1. Understand what a logarithm asks → log_3(27) = ? means: 3^? = 27 — A logarithm answers the question: '3 raised to WHAT power gives 27?'
2. Try powers of 3 → 3^1 = 3, 3^2 = 9, 3^3 = 27 — Calculate 3^1, 3^2, ... until we reach 27.
3. Read off the exponent → 3^3 = 27, so log_3(27) = 3 — The exponent that gives 27 is 3. That's our answer.

log_5(25) = _______

Answer: 2

1. Rewrite as an exponential equation → log_5(25) = n means 5^n = 25 — Converting between log form and exponential form is the key skill.
2. Build up powers of 5 → 5^1 = 5, 5^2 = 25 — Calculate successive powers of 5 until we hit 25.
3. Identify the matching power → 5^2 = 25 ← match! — The 2th power of 5 equals 25.
4. Write the answer → log_5(25) = 2 — The logarithm equals the exponent.

log_10(10²) = _______

Answer: 2

1. Recall the power rule for logarithms → log(a^n) = n · log(a) — The exponent comes out as a multiplier.
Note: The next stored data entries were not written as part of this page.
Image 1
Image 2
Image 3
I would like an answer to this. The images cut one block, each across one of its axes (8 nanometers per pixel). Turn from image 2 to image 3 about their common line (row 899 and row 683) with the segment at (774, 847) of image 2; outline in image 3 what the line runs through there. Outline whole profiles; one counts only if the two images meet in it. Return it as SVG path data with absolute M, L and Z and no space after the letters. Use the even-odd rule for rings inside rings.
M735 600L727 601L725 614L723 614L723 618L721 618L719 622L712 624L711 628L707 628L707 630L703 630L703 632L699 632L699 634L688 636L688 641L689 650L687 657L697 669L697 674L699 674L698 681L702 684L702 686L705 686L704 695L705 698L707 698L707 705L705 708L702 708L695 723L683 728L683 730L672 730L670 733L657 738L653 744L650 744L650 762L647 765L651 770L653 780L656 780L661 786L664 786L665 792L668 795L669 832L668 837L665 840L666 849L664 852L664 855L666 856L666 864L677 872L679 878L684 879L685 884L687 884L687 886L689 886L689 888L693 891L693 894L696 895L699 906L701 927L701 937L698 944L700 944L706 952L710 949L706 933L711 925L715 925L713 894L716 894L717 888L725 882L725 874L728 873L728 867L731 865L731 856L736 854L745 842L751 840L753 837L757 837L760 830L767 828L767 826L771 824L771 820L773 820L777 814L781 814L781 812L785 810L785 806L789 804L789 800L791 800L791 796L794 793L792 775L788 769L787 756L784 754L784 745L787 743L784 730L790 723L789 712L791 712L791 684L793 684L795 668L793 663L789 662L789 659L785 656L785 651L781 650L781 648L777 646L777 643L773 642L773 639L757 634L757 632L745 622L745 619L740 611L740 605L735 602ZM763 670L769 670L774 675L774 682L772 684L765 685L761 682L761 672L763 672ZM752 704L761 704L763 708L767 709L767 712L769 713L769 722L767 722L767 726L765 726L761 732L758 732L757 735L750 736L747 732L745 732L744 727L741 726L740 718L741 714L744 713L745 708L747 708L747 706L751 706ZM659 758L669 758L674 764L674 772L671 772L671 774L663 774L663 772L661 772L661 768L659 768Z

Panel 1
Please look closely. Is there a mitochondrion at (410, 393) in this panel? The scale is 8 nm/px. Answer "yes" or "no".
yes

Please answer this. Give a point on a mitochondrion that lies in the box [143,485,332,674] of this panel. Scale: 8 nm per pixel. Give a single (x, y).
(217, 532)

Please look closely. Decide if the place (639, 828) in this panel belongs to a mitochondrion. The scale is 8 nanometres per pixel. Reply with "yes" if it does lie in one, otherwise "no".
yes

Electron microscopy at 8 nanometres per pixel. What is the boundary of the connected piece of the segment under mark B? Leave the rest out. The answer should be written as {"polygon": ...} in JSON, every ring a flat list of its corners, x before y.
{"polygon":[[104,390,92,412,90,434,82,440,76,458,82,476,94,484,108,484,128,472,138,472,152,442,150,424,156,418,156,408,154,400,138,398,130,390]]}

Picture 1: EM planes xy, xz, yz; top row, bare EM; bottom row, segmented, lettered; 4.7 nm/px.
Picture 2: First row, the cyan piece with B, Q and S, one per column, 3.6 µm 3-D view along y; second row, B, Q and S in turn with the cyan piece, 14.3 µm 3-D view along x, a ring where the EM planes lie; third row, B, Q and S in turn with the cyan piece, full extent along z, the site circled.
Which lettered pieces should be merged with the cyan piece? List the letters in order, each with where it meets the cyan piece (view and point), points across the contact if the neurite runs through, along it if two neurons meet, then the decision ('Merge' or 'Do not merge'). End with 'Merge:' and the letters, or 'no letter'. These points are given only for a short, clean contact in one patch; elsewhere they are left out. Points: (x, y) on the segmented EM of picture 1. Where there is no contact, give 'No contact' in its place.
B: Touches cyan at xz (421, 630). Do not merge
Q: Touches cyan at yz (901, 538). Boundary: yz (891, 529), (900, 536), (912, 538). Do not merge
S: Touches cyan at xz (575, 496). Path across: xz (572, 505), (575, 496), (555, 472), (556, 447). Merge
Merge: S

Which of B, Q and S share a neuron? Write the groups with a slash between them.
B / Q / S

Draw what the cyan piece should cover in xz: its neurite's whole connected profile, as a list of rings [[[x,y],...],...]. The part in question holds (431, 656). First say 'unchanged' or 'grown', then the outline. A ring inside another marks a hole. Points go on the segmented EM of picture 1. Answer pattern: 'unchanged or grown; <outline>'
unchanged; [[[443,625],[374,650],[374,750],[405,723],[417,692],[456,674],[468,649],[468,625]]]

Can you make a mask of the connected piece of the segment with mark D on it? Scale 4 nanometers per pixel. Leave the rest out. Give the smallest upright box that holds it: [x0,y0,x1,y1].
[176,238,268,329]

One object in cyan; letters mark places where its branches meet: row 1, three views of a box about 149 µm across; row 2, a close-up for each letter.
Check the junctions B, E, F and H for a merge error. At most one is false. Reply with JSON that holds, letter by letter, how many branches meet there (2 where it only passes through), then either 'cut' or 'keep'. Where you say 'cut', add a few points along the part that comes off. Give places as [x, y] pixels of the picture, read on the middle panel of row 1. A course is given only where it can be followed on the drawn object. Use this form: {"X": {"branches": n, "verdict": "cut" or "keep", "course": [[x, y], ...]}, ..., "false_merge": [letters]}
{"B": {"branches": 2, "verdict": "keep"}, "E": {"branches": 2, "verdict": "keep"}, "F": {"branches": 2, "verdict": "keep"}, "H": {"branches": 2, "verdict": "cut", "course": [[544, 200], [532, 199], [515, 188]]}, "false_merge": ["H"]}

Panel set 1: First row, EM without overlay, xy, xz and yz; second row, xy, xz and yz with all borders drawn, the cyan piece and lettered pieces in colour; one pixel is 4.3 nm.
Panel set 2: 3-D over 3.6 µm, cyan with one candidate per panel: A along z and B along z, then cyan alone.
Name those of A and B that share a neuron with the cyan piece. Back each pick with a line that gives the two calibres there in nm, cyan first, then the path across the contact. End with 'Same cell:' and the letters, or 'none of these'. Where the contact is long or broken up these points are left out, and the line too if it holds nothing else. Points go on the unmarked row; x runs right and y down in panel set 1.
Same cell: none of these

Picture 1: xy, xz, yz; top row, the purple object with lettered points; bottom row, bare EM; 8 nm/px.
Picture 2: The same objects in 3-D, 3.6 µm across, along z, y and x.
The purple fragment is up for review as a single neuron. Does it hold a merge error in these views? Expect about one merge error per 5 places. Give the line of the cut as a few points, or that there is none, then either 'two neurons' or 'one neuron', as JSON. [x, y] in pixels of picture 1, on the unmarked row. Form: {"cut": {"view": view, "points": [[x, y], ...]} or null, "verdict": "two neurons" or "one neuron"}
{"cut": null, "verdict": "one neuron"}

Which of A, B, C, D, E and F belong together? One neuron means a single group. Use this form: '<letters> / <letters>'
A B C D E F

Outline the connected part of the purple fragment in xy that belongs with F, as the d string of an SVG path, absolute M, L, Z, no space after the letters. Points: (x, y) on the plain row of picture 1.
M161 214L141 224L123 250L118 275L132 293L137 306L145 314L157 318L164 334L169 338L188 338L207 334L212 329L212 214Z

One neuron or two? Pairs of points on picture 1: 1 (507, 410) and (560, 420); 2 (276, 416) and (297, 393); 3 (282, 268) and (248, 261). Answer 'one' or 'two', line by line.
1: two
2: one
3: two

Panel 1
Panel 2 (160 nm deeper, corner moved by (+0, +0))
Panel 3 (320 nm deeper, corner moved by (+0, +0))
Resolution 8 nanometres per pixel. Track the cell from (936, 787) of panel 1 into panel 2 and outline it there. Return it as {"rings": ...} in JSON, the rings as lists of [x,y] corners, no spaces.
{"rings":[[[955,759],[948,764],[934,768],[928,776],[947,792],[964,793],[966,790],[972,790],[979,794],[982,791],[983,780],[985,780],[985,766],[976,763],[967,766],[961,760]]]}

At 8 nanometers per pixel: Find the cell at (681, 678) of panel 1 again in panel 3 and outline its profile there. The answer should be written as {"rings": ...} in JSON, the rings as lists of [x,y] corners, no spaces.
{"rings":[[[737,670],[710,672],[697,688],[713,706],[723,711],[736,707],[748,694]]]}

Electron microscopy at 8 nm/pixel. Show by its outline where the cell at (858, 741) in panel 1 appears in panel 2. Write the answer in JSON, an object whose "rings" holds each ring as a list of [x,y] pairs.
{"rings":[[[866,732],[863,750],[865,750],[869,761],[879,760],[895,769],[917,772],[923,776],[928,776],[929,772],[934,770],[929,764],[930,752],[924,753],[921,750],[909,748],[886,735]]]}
This is the third main log rule.
2. Apply the rule → log_10(10^2) = 2 · log_10(10) — Move the exponent 2 in front of the log.
3. Evaluate log_10(10) → log_10(10) = 1 (since 10^1 = 10) — 10 raised to 1 gives 10.
4. Multiply → 2 × 1 = 2 — Multiply the exponent by the log value.